## Task objective
Every line of the listing that holds the word "Soft" should be returned.

## Data extract
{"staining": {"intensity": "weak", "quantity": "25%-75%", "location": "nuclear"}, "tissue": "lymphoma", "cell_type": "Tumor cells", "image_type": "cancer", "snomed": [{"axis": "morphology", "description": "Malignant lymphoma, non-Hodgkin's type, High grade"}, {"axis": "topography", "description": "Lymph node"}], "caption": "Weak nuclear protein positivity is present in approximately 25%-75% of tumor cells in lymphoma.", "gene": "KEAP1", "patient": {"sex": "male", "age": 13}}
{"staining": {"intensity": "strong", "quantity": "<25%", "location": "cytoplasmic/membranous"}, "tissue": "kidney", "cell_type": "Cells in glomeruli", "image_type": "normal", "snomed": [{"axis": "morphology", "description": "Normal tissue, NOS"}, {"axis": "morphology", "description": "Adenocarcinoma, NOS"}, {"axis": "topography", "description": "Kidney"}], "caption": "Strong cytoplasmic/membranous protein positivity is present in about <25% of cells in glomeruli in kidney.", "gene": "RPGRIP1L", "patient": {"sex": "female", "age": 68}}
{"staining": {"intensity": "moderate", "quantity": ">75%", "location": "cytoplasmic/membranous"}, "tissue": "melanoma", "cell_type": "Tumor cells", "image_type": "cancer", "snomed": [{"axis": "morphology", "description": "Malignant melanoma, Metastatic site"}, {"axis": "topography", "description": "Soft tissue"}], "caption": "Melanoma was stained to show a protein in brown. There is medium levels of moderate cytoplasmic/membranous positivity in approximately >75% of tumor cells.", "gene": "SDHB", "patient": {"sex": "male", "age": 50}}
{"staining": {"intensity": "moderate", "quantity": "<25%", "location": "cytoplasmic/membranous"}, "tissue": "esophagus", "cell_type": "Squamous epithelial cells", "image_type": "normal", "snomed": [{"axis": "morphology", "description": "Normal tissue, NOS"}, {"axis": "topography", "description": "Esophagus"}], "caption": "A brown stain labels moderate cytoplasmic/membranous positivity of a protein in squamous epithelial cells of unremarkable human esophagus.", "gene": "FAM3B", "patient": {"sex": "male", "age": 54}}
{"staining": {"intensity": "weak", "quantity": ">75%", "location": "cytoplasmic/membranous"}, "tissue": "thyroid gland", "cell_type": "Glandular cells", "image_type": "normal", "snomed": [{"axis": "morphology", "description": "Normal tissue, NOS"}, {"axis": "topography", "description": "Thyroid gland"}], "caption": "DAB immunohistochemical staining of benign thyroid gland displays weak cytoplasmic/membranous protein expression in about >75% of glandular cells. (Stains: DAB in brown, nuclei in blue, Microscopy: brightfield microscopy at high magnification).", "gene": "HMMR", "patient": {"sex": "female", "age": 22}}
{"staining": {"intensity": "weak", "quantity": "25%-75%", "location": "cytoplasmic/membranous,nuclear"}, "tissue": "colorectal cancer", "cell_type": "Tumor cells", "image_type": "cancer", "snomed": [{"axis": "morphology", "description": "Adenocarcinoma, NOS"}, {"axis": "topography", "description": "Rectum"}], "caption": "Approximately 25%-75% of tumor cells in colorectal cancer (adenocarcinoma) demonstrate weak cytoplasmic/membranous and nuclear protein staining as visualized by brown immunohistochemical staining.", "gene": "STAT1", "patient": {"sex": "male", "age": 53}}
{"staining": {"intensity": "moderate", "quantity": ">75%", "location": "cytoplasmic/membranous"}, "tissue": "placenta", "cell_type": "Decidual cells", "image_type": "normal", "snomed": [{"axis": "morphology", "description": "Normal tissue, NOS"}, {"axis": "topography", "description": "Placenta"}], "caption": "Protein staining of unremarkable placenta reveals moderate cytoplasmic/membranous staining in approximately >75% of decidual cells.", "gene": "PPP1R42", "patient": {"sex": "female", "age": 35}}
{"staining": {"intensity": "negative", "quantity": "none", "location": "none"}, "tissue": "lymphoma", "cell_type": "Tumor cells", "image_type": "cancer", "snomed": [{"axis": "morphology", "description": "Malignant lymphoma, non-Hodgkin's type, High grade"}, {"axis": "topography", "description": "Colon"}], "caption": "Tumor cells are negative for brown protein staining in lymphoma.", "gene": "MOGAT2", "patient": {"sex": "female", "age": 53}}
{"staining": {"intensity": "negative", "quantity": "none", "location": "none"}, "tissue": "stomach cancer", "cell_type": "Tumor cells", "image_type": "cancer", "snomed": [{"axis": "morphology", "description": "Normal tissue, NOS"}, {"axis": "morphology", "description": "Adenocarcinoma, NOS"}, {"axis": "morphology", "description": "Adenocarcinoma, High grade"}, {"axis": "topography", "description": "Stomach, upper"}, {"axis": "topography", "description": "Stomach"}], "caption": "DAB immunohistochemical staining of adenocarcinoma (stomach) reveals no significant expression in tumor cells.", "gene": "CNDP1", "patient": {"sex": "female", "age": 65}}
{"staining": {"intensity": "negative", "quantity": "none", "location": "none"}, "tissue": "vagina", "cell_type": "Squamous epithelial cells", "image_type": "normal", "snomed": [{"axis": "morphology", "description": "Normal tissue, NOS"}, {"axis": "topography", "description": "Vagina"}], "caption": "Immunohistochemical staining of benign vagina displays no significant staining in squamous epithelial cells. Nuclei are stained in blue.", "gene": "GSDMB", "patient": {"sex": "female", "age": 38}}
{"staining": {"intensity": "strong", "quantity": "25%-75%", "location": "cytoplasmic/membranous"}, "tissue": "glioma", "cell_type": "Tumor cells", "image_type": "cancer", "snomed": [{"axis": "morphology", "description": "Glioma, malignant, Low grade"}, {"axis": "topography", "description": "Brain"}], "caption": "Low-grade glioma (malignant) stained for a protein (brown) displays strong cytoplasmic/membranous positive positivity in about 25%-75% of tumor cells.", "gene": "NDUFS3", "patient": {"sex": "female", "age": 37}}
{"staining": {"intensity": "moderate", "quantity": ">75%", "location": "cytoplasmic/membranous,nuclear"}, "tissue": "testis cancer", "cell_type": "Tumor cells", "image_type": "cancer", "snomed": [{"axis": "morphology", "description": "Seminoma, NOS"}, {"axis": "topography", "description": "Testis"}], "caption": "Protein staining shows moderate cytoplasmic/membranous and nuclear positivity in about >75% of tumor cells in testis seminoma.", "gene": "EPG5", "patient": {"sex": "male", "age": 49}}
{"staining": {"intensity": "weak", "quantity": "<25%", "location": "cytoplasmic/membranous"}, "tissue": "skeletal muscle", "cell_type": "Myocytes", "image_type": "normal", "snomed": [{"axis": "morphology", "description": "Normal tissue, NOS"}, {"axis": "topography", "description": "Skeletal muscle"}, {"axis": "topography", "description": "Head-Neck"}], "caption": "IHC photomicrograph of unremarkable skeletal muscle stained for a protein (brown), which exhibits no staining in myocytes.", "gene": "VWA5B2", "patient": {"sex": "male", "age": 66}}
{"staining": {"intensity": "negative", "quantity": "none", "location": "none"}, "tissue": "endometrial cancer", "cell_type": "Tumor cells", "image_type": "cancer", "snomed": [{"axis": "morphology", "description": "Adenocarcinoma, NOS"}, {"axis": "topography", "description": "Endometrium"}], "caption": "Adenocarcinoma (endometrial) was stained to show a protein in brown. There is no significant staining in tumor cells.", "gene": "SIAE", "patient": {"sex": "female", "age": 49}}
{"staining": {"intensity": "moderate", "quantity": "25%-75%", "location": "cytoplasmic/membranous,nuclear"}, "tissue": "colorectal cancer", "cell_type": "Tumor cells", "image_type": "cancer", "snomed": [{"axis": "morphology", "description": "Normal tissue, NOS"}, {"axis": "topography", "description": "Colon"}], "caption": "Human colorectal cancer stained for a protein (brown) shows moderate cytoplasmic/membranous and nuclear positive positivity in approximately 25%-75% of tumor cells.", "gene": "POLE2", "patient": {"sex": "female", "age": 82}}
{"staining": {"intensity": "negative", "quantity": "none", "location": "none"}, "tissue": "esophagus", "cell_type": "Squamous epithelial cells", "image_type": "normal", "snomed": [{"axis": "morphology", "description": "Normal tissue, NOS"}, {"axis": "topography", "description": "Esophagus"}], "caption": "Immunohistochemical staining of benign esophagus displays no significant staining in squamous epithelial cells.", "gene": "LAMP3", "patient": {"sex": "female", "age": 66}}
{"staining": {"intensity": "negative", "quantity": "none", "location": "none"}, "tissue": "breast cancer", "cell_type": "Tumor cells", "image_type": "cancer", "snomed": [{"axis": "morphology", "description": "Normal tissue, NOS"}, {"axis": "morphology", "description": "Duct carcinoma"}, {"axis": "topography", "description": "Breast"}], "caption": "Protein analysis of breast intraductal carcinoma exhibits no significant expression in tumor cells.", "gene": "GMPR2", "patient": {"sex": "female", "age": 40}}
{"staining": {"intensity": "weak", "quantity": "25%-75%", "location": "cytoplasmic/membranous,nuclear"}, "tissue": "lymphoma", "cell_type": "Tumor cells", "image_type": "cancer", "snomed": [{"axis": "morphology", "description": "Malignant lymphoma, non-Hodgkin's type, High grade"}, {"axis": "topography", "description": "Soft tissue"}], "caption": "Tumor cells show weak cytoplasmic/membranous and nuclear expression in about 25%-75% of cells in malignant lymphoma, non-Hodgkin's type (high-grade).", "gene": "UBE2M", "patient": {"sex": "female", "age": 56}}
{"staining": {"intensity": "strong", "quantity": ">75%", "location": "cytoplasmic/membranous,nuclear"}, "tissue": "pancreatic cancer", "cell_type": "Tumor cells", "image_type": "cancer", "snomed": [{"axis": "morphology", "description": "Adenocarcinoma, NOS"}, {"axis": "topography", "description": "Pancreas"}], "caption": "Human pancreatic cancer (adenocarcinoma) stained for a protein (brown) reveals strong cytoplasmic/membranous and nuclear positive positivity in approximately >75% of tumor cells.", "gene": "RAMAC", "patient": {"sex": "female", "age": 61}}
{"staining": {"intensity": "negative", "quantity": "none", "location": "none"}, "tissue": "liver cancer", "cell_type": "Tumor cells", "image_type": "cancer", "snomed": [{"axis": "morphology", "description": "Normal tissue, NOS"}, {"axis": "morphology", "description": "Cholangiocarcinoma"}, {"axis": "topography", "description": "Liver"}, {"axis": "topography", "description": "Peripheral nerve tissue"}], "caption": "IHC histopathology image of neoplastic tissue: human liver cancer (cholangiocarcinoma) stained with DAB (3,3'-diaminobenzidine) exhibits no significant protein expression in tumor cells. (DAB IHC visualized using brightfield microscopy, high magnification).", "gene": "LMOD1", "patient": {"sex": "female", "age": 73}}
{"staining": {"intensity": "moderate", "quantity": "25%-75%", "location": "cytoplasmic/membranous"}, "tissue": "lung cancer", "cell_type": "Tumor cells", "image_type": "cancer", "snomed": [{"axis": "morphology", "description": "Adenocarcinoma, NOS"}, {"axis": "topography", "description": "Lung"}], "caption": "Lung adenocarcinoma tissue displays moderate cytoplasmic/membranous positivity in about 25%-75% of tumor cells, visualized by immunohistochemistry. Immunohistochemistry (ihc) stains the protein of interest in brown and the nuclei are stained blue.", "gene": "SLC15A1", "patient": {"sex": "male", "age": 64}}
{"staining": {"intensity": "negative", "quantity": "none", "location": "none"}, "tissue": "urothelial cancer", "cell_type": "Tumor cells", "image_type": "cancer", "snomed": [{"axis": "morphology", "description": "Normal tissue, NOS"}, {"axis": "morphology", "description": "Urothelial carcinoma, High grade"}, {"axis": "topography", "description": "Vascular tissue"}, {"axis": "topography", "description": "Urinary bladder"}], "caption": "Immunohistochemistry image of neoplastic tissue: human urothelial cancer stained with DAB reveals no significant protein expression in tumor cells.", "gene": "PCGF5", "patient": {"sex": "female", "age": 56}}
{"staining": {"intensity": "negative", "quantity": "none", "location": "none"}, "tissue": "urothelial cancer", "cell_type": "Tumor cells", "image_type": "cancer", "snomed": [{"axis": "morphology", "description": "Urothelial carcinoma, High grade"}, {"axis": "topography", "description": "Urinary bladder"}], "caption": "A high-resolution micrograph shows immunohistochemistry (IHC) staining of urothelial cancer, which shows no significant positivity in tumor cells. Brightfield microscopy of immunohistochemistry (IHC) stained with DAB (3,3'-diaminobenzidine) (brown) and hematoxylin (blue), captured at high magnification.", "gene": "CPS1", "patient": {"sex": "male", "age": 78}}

## Result
{"staining": {"intensity": "moderate", "quantity": ">75%", "location": "cytoplasmic/membranous"}, "tissue": "melanoma", "cell_type": "Tumor cells", "image_type": "cancer", "snomed": [{"axis": "morphology", "description": "Malignant melanoma, Metastatic site"}, {"axis": "topography", "description": "Soft tissue"}], "caption": "Melanoma was stained to show a protein in brown. There is medium levels of moderate cytoplasmic/membranous positivity in approximately >75% of tumor cells.", "gene": "SDHB", "patient": {"sex": "male", "age": 50}}
{"staining": {"intensity": "weak", "quantity": "25%-75%", "location": "cytoplasmic/membranous,nuclear"}, "tissue": "lymphoma", "cell_type": "Tumor cells", "image_type": "cancer", "snomed": [{"axis": "morphology", "description": "Malignant lymphoma, non-Hodgkin's type, High grade"}, {"axis": "topography", "description": "Soft tissue"}], "caption": "Tumor cells show weak cytoplasmic/membranous and nuclear expression in about 25%-75% of cells in malignant lymphoma, non-Hodgkin's type (high-grade).", "gene": "UBE2M", "patient": {"sex": "female", "age": 56}}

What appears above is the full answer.